MultitableInput MapReduce with ResultSerialization


I understand that result serialization is used in case I use a single input table.

TableMapReduceUtil.initTableMapperJob( tableName, scan, Mapper.class, Text.class, Result.class, job );

Any ideas how I can achieve the same while using MultiTableInput (multiple scans as input)?

TableMapReduceUtil.initTableMapperJob( scans, SummaryMapper.class, Text.class, Result.class, job );

I get the following error while running the MR job:

INFO mapreduce.Job: Task Id : attempt_1492475015807_0003_m_000003_2, Status : FAILED Error: java.lang.NullPointerException at org.apache.hadoop.mapred.MapTask$MapOutputBuffer.init(MapTask.java:988) at org.apache.hadoop.mapred.MapTask.createSortingCollector(MapTask.java:391) at org.apache.hadoop.mapred.MapTask.access$100(MapTask.java:80) at org.apache.hadoop.mapred.MapTask$NewOutputCollector.(MapTask.java:675) at org.apache.hadoop.mapred.MapTask.runNewMapper(MapTask.java:747) at org.apache.hadoop.mapred.MapTask.run(MapTask.java:340) at org.apache.hadoop.mapred.YarnChild$2.run(YarnChild.java:168) at java.security.AccessController.doPrivileged(Native Method) at javax.security.auth.Subject.doAs(Subject.java:422) at org.apache.hadoop.security.UserGroupInformation.doAs(UserGroupInformation.java:1614) at org.apache.hadoop.mapred.YarnChild.main(YarnChild.java:163)


Solution

  • I was able to get through this phase. I explicitly specified the ResultSerialization class in the job config (but must be done before the job instance is created).

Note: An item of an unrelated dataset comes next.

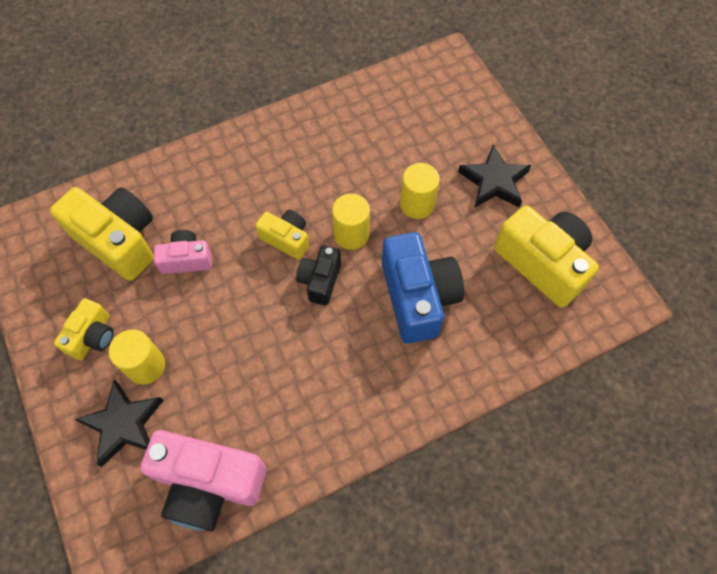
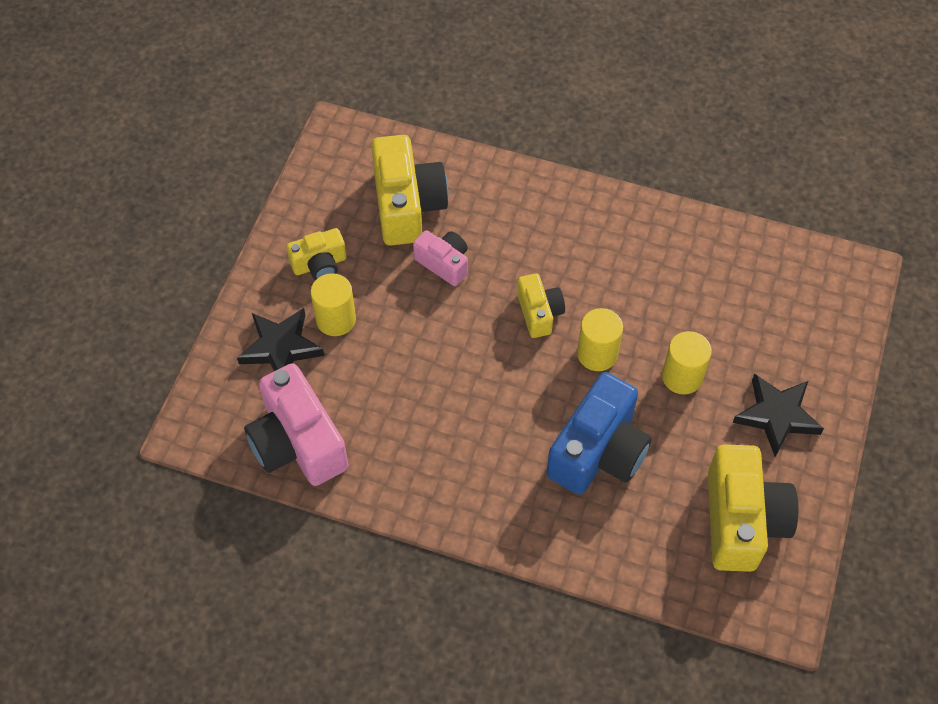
camera: 45 degrees right, 5 degrees down
(320, 280) = (532, 369): black camera -> none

    config.setStrings( "io.serializations", config.get( "io.serializations" ),
                        MutationSerialization.class.getName(), ResultSerialization.class.getName(),
                        KeyValueSerialization.class.getName() );
    

    This his how it is specified when the mapper is initialized when using a single input table. I will be sure to update this answer if I have any further findings on this so that it may be useful for others who may need it.